I just want to take a moment to offer my own words of condolence and sorrow over the passing of Ray Bradbury. Though the man might have been 91, his death has still come as a bit of a shock.
I first discovered Mr. Bradbury’s work back when I was a disillusioned 17-year-old. Like all annoying wankers, I thought I was being clever by seeking out those pieces of literature my friends all turned their noses up at. I wasn’t, but I only know that now through hindsight. It was around that time I read CLOCKWORK ORANGE and THE MASTER AND THE MARGARITA. And along with these, I picked up a little novel called FAHRENHEIT 451.

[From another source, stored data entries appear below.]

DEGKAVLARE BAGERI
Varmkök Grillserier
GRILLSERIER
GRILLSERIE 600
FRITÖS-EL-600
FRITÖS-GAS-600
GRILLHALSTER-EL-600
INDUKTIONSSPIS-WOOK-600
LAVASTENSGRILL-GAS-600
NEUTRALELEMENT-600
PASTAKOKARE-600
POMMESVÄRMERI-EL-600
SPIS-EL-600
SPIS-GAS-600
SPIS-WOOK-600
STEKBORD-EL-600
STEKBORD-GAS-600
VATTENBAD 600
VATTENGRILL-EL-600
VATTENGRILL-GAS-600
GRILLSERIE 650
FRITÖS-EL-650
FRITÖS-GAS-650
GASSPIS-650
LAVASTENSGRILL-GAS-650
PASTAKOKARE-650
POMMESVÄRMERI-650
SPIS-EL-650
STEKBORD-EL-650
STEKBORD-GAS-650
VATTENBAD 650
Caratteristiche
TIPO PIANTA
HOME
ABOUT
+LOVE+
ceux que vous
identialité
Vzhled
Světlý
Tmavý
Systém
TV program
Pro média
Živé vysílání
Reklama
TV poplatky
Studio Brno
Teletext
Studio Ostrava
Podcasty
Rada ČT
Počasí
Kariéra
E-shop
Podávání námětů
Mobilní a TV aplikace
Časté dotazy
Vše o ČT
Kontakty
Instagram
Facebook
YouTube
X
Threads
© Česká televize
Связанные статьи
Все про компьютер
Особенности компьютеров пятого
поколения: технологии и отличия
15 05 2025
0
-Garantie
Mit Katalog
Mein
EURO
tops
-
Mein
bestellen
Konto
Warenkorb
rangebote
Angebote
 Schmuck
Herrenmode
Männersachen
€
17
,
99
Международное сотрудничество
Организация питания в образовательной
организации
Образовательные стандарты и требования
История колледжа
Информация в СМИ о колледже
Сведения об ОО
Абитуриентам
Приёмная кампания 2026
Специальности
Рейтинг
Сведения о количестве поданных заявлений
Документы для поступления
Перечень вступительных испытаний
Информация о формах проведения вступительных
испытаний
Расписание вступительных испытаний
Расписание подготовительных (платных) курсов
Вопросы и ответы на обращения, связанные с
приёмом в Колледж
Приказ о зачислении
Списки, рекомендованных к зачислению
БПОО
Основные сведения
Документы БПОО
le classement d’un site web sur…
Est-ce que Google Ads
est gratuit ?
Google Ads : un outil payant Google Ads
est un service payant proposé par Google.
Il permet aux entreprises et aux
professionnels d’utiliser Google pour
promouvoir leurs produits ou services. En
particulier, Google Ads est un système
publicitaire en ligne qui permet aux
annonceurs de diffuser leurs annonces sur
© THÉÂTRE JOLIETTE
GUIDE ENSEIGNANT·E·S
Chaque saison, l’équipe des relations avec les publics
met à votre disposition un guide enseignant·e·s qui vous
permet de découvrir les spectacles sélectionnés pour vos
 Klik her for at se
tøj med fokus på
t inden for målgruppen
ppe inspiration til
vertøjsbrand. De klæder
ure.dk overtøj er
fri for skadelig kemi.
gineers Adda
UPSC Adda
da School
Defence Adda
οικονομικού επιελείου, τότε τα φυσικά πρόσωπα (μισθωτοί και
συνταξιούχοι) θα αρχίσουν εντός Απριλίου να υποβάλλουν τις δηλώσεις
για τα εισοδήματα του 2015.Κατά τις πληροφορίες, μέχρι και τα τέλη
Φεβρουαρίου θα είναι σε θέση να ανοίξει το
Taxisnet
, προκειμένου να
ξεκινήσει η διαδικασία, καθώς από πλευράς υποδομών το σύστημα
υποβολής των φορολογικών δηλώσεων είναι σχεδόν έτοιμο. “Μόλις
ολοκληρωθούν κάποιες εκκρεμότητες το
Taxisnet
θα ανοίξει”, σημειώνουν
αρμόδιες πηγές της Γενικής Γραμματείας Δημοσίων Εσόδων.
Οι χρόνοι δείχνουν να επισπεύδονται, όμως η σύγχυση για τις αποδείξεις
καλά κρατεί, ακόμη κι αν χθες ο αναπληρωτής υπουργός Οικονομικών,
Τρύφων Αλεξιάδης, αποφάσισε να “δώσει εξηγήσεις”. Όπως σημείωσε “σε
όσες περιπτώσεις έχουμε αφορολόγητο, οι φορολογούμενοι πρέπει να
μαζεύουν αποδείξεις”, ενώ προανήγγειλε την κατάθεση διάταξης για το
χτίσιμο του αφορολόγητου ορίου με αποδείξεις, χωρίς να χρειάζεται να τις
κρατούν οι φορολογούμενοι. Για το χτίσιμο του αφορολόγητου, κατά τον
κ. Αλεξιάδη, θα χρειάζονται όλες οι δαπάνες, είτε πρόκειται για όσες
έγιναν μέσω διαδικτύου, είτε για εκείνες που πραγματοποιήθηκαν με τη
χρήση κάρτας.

It doesn’t take a genius to know how brilliant the book is – which is possibly why it took me half-a-dozen attempts to get into it!
I didn’t get it. The symbolism and political satire were lost on me. I remember reading sentences half-a-dozen times before the images clicked in my head. It was one of the most frustrating reading experiences of my life… and one of the best. I read it once, I read it again. And again. And every time I turned a page I discovered something new. I found something I’d missed on previous reads. Or I’d reinterpret a scenario or even a piece of dialogue, thus seeing the whole plot in a different light. Such a simple book was so multi-layered that when I look back I can - just about – forgive myself for struggling for so long. Thinking back, I think I struggled because I couldn’t pin down the actual interpretation that made sense for my mood and age at the time. But as well as forgiving myself for being so stupid, I also congratulate myself for persevering because by doing so I enriched my life.
Since then I’ve only read one other of Mr. Bradbury’s novels: SOMETHING THIS WICKED THIS WAY COMES. Nothing to do with his work; my head and influences forced me towards another direction. But with the great man’s passing, I can feel a certain book burning its way through my TBR pile, demanding to read once again.
So rest easy, Mr. Ray Bradbury. My appreciation will never compare with anyone else’s, but then, we could say the same about your work.